European Union officials held closed-door talks with Taliban representatives in Brussels on Tuesday — the first time Afghanistan's de facto rulers have been hosted at the EU's headquarters city — all to negotiate deportations the bloc should have figured out years ago. The stake for Americans is simple: the same Western elites who spent two decades and billions of your tax dollars nation-building in Afghanistan, then presided over a chaotic withdrawal, are now quietly legitimizing the very regime that filled the vacuum — while still lecturing the rest of the world on human rights.
A five-member Taliban delegation led by Abdul Qahar Balkhi, spokesperson for the Taliban Ministry of Foreign Affairs, met with EU Commission staff and representatives from 15 of the bloc's 27 member states at an undisclosed location in Brussels. The meeting was co-chaired by the European Commission and Sweden. Balkhi called the visit "historic," noting it was the first time a delegation from the Islamic Emirate held talks with the EU and EU nations in Brussels. The agenda covered what both sides called "dignified returns" of Afghans from Europe, trust-building measures, and a possible Taliban consular presence in the EU.
Not a single EU nation recognizes the Taliban government. But recognition and legitimacy are apparently flexible concepts when European governments need to deport rejected asylum seekers and criminals. The Commission spokesperson framed it as a "technical-level meeting" with Afghanistan's "de facto authorities" — language designed to let Brussels have its diplomatic cake and eat it too. Belgian Foreign Minister Maxime Prévot, whose country issued the delegation 24-hour visas with no Schengen zone access, insisted the meeting "does not amount to recognition, does not amount to legitimacy, and does not constitute an invitation by the Belgian government."
The Taliban, meanwhile, described a broader agenda — including resumption of consular services and diplomatic presence. AP News reported that the group has been "quietly expanding its access to diplomatic missions in Europe" since seizing power. So much for isolation.

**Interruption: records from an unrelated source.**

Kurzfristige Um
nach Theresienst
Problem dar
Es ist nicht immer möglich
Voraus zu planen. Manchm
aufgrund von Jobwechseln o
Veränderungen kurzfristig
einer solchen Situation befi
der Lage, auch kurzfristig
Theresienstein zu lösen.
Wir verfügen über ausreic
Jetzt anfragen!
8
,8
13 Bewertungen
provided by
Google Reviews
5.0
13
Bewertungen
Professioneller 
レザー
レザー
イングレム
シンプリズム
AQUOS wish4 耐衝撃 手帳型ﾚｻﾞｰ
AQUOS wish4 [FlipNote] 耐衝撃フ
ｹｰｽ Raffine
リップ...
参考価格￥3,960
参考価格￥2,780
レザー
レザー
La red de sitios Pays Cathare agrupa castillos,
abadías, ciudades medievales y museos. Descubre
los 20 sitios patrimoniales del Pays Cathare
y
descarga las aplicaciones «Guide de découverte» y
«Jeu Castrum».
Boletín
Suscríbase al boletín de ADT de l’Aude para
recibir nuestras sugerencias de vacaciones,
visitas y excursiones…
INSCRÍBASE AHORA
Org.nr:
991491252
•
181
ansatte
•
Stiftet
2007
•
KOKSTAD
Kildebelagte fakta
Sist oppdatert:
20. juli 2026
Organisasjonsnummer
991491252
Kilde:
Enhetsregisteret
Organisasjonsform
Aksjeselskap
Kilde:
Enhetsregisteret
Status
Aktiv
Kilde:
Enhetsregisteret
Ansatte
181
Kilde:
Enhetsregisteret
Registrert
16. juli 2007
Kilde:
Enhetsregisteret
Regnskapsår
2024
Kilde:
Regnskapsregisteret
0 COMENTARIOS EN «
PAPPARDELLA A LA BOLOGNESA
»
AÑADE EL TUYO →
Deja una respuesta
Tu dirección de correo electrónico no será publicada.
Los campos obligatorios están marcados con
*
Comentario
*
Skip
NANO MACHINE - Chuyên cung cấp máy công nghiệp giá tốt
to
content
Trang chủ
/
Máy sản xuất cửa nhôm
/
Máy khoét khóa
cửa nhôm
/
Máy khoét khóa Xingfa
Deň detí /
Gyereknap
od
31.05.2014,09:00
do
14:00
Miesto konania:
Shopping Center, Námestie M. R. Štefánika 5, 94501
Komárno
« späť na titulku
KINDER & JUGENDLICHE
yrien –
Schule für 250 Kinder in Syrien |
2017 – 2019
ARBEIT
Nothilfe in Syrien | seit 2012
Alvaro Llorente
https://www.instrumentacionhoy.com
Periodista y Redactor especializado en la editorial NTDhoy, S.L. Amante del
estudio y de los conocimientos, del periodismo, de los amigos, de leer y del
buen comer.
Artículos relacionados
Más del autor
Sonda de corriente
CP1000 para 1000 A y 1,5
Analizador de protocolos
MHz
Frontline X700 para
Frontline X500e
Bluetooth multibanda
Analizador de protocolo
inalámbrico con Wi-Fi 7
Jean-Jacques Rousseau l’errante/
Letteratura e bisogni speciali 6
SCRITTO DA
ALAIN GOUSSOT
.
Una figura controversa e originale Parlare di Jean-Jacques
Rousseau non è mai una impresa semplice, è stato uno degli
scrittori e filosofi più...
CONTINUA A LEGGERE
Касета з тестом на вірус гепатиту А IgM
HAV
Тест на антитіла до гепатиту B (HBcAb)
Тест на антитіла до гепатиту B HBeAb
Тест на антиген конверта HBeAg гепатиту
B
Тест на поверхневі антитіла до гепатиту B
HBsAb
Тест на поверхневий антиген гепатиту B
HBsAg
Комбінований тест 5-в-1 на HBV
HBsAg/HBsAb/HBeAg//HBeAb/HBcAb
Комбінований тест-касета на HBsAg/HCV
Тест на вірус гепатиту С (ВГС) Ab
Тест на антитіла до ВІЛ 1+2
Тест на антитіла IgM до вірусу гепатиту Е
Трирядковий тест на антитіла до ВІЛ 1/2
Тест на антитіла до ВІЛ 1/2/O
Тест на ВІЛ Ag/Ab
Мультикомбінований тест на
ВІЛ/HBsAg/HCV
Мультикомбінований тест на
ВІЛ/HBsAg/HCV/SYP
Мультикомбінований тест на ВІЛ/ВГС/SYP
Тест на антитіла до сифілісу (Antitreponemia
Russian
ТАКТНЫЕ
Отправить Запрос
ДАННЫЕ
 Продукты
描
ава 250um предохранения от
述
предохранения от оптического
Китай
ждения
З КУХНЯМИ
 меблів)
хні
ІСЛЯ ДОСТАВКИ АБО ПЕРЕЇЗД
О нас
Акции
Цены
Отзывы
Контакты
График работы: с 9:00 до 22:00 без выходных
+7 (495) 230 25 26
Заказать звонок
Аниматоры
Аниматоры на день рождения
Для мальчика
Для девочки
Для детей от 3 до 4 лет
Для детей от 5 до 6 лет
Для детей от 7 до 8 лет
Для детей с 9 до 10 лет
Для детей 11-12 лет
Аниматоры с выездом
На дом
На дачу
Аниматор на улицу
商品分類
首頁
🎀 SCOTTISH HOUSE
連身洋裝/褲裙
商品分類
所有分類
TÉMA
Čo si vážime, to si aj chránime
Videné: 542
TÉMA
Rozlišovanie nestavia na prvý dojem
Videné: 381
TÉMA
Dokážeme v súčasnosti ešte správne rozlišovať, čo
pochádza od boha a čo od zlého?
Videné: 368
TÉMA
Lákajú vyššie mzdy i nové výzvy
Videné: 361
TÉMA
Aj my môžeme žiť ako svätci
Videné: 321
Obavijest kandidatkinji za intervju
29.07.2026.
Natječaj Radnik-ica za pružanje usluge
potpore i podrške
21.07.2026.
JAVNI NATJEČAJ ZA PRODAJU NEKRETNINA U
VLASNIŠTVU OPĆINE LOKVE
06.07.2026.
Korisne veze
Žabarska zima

Rights groups weren't buying the spin. Fereshta Abbasi, a researcher at Human Rights Watch, said: "Any engagement with the Taliban needs to prioritize protecting human rights and accountability — not deporting people to danger there." Nobel laureate Malala Yousafzai wrote on X that she was "deeply shaken" and that "Europe must not legitimise a regime responsible for one of the worst human rights crises in the world."
The irony writes itself. The same European establishment that condemned Trump's travel bans as moral outrages is now wining and dining Taliban officials — at undisclosed locations, behind closed doors — to negotiate the forced return of Afghans to a country the Taliban have turned into a human rights disaster. Since 2021, the regime has banned girls from education beyond primary school, restricted women's freedom of movement, and enforced morality laws limiting free expression and employment. Al Jazeera noted these restrictions; AP called them "draconian."
Both outlets reported the same core facts. Al Jazeera framed the meeting as a "possible opening" for the Taliban; AP called it a "small crack" in diplomatic isolation. Neither outlet pressed hard on the central hypocrisy: the EU is cutting deals with a regime it refuses to recognize because it needs that regime's cooperation to manage the migration consequences of a war Europe happily backed and a withdrawal it watched unfold.
The Brussels meeting was a follow-up to a January session in Kabul. Expect more. The question is whether anyone in the Western establishment will admit what this actually is — not a technical discussion, but the slow normalization of a regime the West once vowed to oppose, driven by the practical need to clean up a mess of its own making.